When it comes time to address the coup against Nkrumah — which is widely understood by many to have been either aided or effectively managed by the U.S. — the film finally pays some lip service to the unfortunate realities of his rule. A complicated figure, Nkrumah quickly began making enemies after taking office, in particular due to his anti-tribalism, which eventually led him to jail thousands of political opponents. He also established, through the construction of monuments and other propaganda efforts, something that looked not far from a cult of personality. These failings, which have been debated for decades, helped set the stage for his military overthrow, and though the film does bring up these criticisms, it does so without much detail, and essentially as a sop to those who might question its otherwise saintly account. Hesse practically shrugs while telling the audience that it’s up to us to decide. A documentary more genuinely interested in truth would have attempted to reckon with these contradictions rather than waving it all away as something for the audience to sort through themselves, presumably by doing their own outside research.
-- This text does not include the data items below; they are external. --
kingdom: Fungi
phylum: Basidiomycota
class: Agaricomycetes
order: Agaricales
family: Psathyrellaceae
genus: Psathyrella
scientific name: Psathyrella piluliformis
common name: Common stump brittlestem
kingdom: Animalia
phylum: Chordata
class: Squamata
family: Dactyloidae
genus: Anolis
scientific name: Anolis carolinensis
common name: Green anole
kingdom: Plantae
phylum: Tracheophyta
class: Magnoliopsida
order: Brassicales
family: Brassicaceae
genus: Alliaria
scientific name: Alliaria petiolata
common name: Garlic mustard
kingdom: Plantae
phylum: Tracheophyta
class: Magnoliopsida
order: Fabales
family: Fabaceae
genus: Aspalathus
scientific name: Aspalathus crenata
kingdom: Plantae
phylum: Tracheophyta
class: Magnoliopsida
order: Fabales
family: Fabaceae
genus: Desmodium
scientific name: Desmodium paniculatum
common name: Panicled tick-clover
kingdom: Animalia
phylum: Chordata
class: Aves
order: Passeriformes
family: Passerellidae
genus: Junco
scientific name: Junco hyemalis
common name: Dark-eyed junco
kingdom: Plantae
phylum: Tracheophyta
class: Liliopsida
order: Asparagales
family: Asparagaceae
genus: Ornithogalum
The involvement of the Obamas in the film speaks, in a way, to its lack of both depth and teeth. “The Eyes of Ghana” is ultimately a film about politics made with a liberal-style anti-politics. Nkrumah was a great leader who needs to be remembered, but apparently only in the most vague, unchallenging terms. A real look into the mechanics of his industrial nationalization policies, or the unique perspectives of African socialists in contrast with their European Marxist counterparts is absent. Including that would require dealing with the ins and outs of revolutionary left-wing discourse rather than spending valuable running time on feel-good stunts like the restoration of the Rex Theater and a screening celebrating Hesse’s career. It’s the money and resources expended, too — on the quality of the lighting and camera, the bombastic score and bringing the theater back to life — all of which might have been better spent on actually restoring Hesse’s mountains of untouched film reels to gain real historical insight instead of yet another self-congratulatory and ultimately, hollow crowd-pleaser.